== Segment start ==

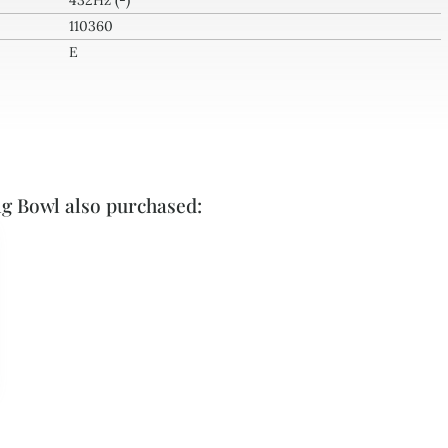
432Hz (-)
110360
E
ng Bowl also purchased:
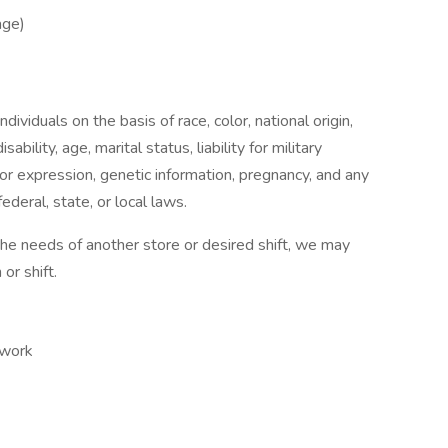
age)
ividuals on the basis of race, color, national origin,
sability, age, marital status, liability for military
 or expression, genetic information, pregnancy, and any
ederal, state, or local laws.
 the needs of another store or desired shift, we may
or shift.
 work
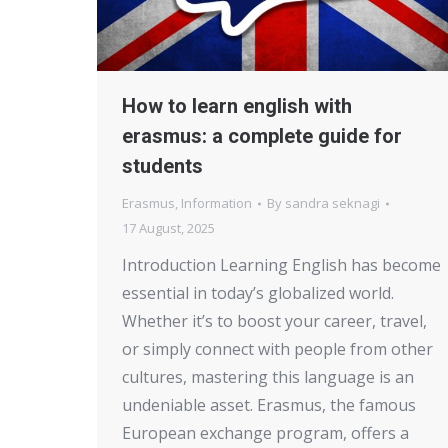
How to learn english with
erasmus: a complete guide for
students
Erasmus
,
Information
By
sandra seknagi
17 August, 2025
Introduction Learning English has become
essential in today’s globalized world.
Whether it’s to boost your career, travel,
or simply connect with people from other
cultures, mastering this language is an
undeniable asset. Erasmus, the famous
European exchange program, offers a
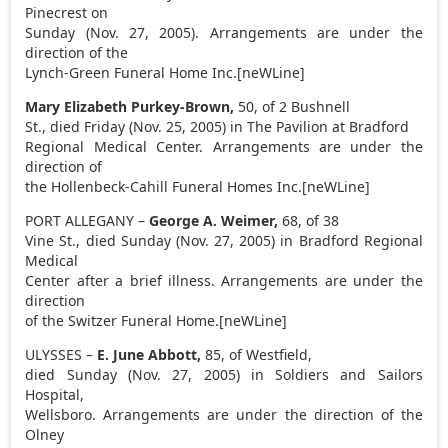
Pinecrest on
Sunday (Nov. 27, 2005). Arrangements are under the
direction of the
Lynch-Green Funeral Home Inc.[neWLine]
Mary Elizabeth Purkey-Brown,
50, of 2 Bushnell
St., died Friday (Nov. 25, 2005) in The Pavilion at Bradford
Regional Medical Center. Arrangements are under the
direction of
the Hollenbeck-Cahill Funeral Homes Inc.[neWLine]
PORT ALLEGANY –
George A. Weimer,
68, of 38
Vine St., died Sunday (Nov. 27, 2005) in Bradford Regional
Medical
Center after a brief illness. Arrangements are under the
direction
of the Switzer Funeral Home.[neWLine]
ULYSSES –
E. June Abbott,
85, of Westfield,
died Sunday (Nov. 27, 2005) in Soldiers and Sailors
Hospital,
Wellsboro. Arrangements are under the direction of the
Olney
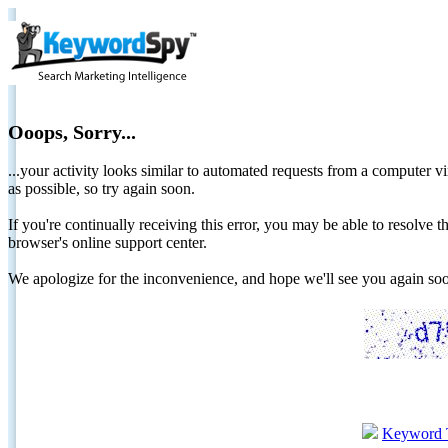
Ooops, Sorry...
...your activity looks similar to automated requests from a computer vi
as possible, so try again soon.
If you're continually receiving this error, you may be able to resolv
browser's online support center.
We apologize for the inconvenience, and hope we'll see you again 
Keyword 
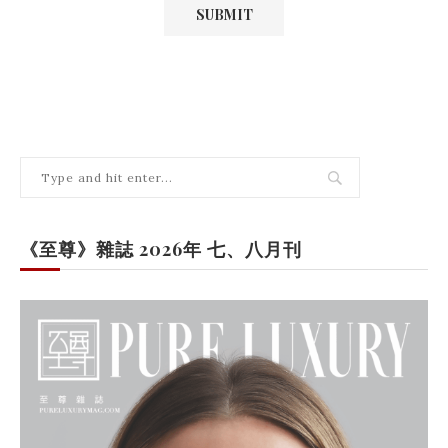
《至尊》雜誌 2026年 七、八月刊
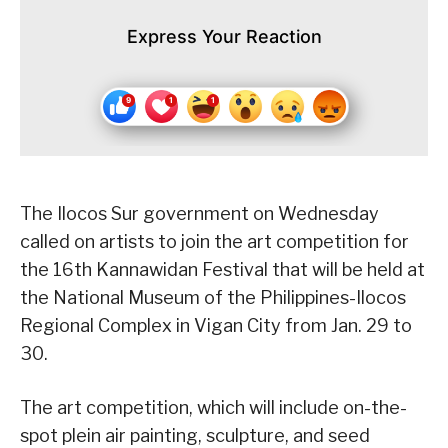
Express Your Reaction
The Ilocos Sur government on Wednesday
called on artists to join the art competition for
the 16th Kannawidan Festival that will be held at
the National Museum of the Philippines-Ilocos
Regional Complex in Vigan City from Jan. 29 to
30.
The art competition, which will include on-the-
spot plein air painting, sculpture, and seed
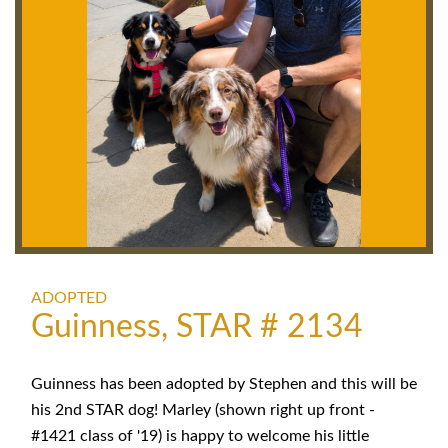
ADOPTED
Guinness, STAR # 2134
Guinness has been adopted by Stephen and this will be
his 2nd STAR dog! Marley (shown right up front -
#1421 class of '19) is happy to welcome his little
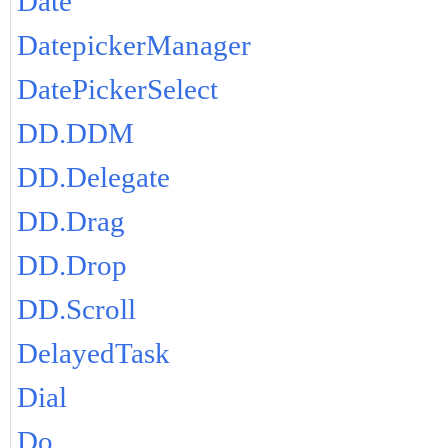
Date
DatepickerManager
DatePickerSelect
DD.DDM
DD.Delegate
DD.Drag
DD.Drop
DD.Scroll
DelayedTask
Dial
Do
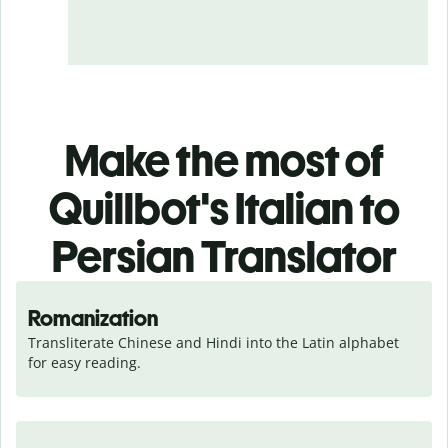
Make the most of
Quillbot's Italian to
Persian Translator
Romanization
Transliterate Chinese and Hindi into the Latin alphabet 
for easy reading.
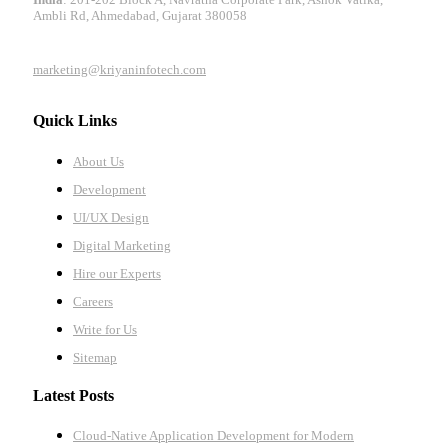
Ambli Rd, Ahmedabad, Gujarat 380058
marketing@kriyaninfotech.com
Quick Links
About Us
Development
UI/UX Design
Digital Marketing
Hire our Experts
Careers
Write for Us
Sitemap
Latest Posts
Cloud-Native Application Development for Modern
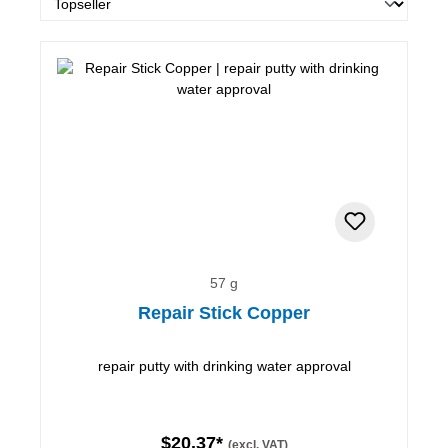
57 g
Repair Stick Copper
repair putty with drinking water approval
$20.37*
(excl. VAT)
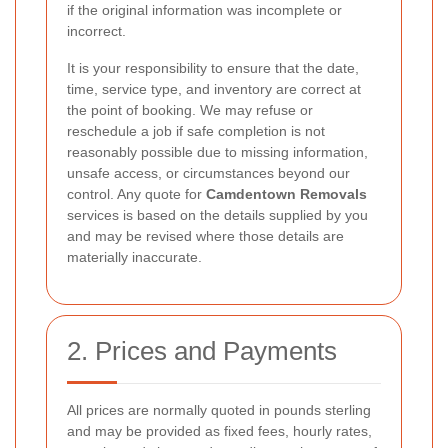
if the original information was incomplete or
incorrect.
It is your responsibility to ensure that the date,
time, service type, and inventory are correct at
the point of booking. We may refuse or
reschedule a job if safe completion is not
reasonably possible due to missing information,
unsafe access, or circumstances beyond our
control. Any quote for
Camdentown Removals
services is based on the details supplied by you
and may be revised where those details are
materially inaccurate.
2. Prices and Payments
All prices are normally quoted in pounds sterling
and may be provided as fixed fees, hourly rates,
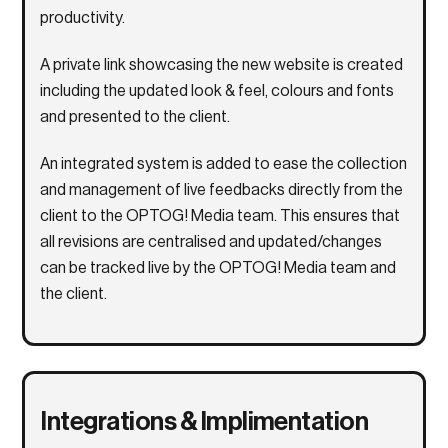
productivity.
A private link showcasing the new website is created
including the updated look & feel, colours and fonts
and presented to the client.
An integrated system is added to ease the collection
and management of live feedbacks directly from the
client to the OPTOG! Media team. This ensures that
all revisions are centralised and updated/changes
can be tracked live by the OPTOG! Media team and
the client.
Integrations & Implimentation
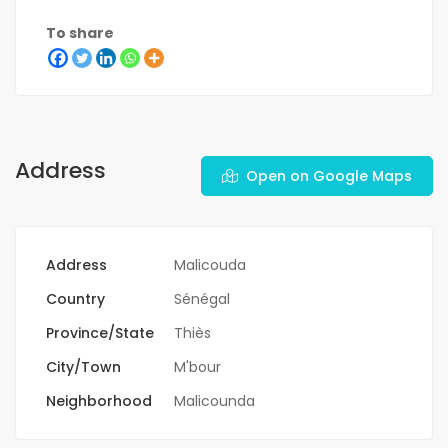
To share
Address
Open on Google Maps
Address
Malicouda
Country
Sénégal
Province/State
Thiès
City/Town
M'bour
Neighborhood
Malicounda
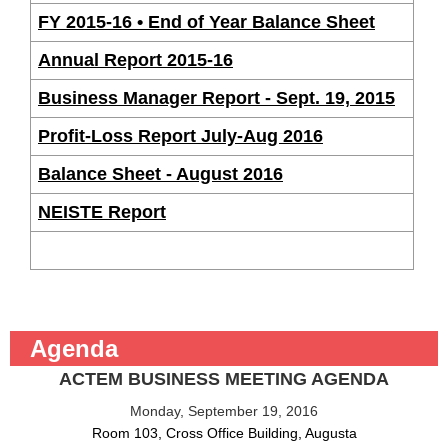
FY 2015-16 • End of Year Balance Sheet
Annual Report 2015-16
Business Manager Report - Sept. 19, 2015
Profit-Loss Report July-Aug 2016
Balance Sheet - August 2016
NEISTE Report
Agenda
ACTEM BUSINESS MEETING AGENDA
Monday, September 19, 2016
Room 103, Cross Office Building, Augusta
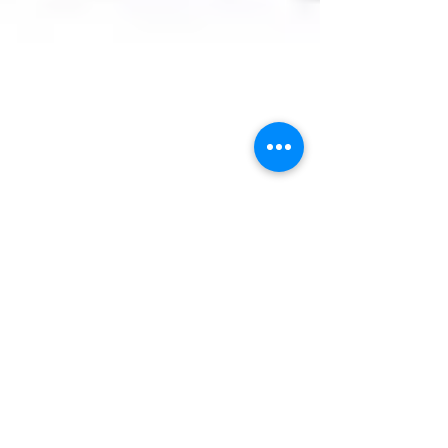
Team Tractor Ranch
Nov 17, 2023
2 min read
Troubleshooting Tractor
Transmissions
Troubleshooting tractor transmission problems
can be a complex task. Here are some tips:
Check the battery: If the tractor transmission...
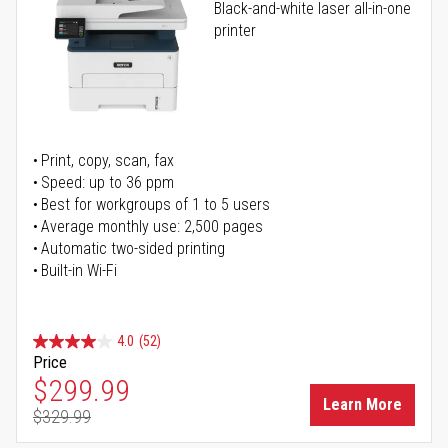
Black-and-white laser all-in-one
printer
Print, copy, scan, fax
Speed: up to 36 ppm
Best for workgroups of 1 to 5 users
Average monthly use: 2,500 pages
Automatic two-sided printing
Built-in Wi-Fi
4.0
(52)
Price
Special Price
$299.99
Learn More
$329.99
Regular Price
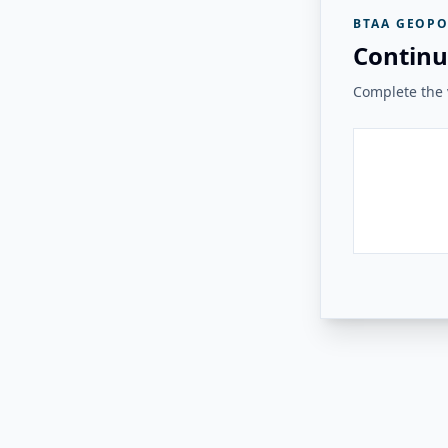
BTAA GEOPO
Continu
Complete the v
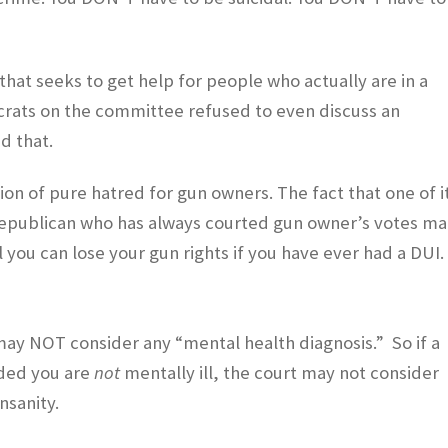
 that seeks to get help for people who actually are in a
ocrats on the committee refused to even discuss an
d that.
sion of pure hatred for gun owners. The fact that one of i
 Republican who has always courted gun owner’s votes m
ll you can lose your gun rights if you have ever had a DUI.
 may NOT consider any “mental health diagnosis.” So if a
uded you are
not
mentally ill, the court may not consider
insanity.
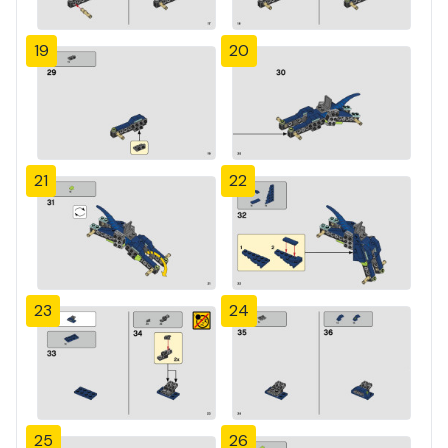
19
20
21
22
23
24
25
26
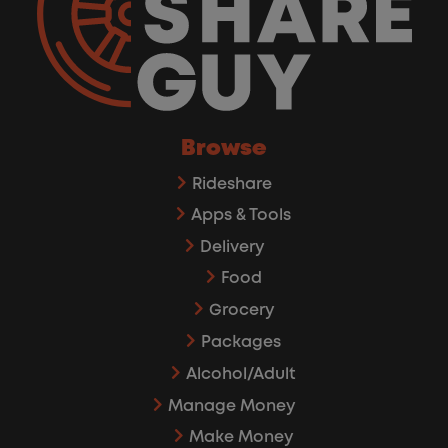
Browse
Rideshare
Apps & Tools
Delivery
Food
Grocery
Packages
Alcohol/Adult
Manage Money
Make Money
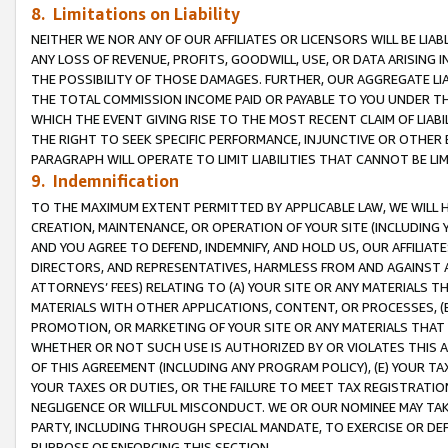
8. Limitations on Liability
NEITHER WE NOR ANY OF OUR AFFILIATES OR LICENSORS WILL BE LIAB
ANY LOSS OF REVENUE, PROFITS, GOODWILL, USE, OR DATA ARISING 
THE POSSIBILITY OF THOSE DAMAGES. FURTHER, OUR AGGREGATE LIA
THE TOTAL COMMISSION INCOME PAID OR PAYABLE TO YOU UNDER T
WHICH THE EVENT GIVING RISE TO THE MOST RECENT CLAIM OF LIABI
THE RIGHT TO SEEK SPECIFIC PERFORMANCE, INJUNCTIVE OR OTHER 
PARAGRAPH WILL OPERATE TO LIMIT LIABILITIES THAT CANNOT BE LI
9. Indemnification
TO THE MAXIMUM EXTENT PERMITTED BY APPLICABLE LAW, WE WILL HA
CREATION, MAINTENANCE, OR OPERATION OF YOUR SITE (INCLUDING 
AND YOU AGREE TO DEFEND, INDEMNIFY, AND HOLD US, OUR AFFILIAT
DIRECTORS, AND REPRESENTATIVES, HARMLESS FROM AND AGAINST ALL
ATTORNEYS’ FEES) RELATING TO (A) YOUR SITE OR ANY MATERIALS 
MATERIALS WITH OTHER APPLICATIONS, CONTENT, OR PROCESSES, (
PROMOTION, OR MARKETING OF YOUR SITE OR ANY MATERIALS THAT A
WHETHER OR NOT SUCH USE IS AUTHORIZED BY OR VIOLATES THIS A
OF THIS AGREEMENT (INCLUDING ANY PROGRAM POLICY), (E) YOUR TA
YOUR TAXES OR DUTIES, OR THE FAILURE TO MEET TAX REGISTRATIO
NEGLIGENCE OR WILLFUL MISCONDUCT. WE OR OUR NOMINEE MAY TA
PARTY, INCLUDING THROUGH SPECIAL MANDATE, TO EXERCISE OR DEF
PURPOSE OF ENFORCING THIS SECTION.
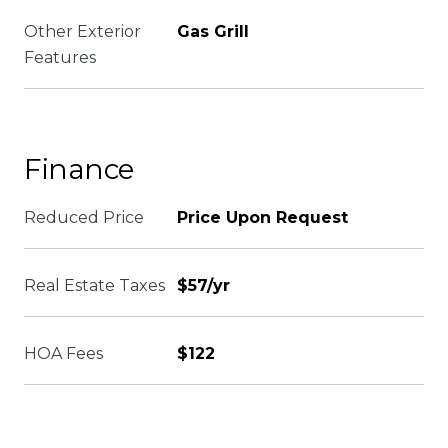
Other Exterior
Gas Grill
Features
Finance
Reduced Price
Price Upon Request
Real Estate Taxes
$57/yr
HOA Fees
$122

== Segment end ==

What is required:
Copy out the text of every page in the listing above, word for word and in the same order. Leave the pictures out of your answer.

Written answer:
432Hz (-)
110360
E
ng Bowl also purchased:
age)
ividuals on the basis of race, color, national origin,
sability, age, marital status, liability for military
 or expression, genetic information, pregnancy, and any
ederal, state, or local laws.
 the needs of another store or desired shift, we may
or shift.
 work
How to learn english with
erasmus: a complete guide for
students
Erasmus
,
Information
By
sandra seknagi
17 August, 2025
Introduction Learning English has become
essential in today’s globalized world.
Whether it’s to boost your career, travel,
or simply connect with people from other
cultures, mastering this language is an
undeniable asset. Erasmus, the famous
European exchange program, offers a
Pinecrest on
Sunday (Nov. 27, 2005). Arrangements are under the
direction of the
Lynch-Green Funeral Home Inc.[neWLine]
Mary Elizabeth Purkey-Brown,
50, of 2 Bushnell
St., died Friday (Nov. 25, 2005) in The Pavilion at Bradford
Regional Medical Center. Arrangements are under the
direction of
the Hollenbeck-Cahill Funeral Homes Inc.[neWLine]
PORT ALLEGANY –
George A. Weimer,
68, of 38
Vine St., died Sunday (Nov. 27, 2005) in Bradford Regional
Medical
Center after a brief illness. Arrangements are under the
direction
of the Switzer Funeral Home.[neWLine]
ULYSSES –
E. June Abbott,
85, of Westfield,
died Sunday (Nov. 27, 2005) in Soldiers and Sailors
Hospital,
Wellsboro. Arrangements are under the direction of the
Olney
Ooops, Sorry...
...your activity looks similar to automated requests from a computer vi
as possible, so try again soon.
If you're continually receiving this error, you may be able to resolv
browser's online support center.
We apologize for the inconvenience, and hope we'll see you again 
Keyword 
《至尊》雜誌 2026年 七、八月刊
Express Your Reaction
The Ilocos Sur government on Wednesday
called on artists to join the art competition for
the 16th Kannawidan Festival that will be held at
the National Museum of the Philippines-Ilocos
Regional Complex in Vigan City from Jan. 29 to
30.
The art competition, which will include on-the-
spot plein air painting, sculpture, and seed
ADOPTED
Guinness, STAR # 2134
Guinness has been adopted by Stephen and this will be
his 2nd STAR dog! Marley (shown right up front -
#1421 class of '19) is happy to welcome his little
Date
DatepickerManager
DatePickerSelect
DD.DDM
DD.Delegate
DD.Drag
DD.Drop
DD.Scroll
DelayedTask
Dial
Do
Make the most of
Quillbot's Italian to
Persian Translator
Romanization
Transliterate Chinese and Hindi into the Latin alphabet 
for easy reading.
Ambli Rd, Ahmedabad, Gujarat 380058
marketing@kriyaninfotech.com
Quick Links
About Us
Development
UI/UX Design
Digital Marketing
Hire our Experts
Careers
Write for Us
Sitemap
Latest Posts
Cloud-Native Application Development for Modern
57 g
Repair Stick Copper
repair putty with drinking water approval
$20.37*
(excl. VAT)
if the original information was incomplete or
incorrect.
It is your responsibility to ensure that the date,
time, service type, and inventory are correct at
the point of booking. We may refuse or
reschedule a job if safe completion is not
reasonably possible due to missing information,
unsafe access, or circumstances beyond our
control. Any quote for
Camdentown Removals
services is based on the details supplied by you
and may be revised where those details are
materially inaccurate.
2. Prices and Payments
All prices are normally quoted in pounds sterling
and may be provided as fixed fees, hourly rates,
productivity.
A private link showcasing the new website is created
including the updated look & feel, colours and fonts
and presented to the client.
An integrated system is added to ease the collection
and management of live feedbacks directly from the
client to the OPTOG! Media team. This ensures that
all revisions are centralised and updated/changes
can be tracked live by the OPTOG! Media team and
the client.
Integrations & Implimentation
To share
Address
Open on Google Maps
Address
Malicouda
Country
Sénégal
Province/State
Thiès
City/Town
M'bour
Neighborhood
Malicounda
FY 2015-16 • End of Year Balance Sheet
Annual Report 2015-16
Business Manager Report - Sept. 19, 2015
Profit-Loss Report July-Aug 2016
Balance Sheet - August 2016
NEISTE Report
Agenda
ACTEM BUSINESS MEETING AGENDA
Monday, September 19, 2016
Room 103, Cross Office Building, Augusta
Team Tractor Ranch
Nov 17, 2023
2 min read
Troubleshooting Tractor
Transmissions
Troubleshooting tractor transmission problems
can be a complex task. Here are some tips:
Check the battery: If the tractor transmission...
Black-and-white laser all-in-one
printer
Print, copy, scan, fax
Speed: up to 36 ppm
Best for workgroups of 1 to 5 users
Average monthly use: 2,500 pages
Automatic two-sided printing
Built-in Wi-Fi
4.0
(52)
Price
Special Price
$299.99
Learn More
$329.99
Regular Price
BTAA GEOPO
Continu
Complete the v
 that seeks to get help for people who actually are in a
ocrats on the committee refused to even discuss an
d that.
sion of pure hatred for gun owners. The fact that one of i
 Republican who has always courted gun owner’s votes m
ll you can lose your gun rights if you have ever had a DUI.
 may NOT consider any “mental health diagnosis.” So if a
uded you are
not
mentally ill, the court may not consider
insanity.
19
20
21
22
23
24
25
26
Browse
Rideshare
Apps & Tools
Delivery
Food
Grocery
Packages
Alcohol/Adult
Manage Money
Make Money
8. Limitations on Liability
NEITHER WE NOR ANY OF OUR AFFILIATES OR LICENSORS WILL BE LIAB
ANY LOSS OF REVENUE, PROFITS, GOODWILL, USE, OR DATA ARISING 
THE POSSIBILITY OF THOSE DAMAGES. FURTHER, OUR AGGREGATE LIA
THE TOTAL COMMISSION INCOME PAID OR PAYABLE TO YOU UNDER T
WHICH THE EVENT GIVING RISE TO THE MOST RECENT CLAIM OF LIABI
THE RIGHT TO SEEK SPECIFIC PERFORMANCE, INJUNCTIVE OR OTHER 
PARAGRAPH WILL OPERATE TO LIMIT LIABILITIES THAT CANNOT BE LI
9. Indemnification
TO THE MAXIMUM EXTENT PERMITTED BY APPLICABLE LAW, WE WILL HA
CREATION, MAINTENANCE, OR OPERATION OF YOUR SITE (INCLUDING 
AND YOU AGREE TO DEFEND, INDEMNIFY, AND HOLD US, OUR AFFILIAT
DIRECTORS, AND REPRESENTATIVES, HARMLESS FROM AND AGAINST ALL
ATTORNEYS’ FEES) RELATING TO (A) YOUR SITE OR ANY MATERIALS 
MATERIALS WITH OTHER APPLICATIONS, CONTENT, OR PROCESSES, (
PROMOTION, OR MARKETING OF YOUR SITE OR ANY MATERIALS THAT A
WHETHER OR NOT SUCH USE IS AUTHORIZED BY OR VIOLATES THIS A
OF THIS AGREEMENT (INCLUDING ANY PROGRAM POLICY), (E) YOUR TA
YOUR TAXES OR DUTIES, OR THE FAILURE TO MEET TAX REGISTRATIO
NEGLIGENCE OR WILLFUL MISCONDUCT. WE OR OUR NOMINEE MAY TA
PARTY, INCLUDING THROUGH SPECIAL MANDATE, TO EXERCISE OR DEF
PURPOSE OF ENFORCING THIS SECTION.
Other Exterior
Gas Grill
Features
Finance
Reduced Price
Price Upon Request
Real Estate Taxes
$57/yr
HOA Fees
$122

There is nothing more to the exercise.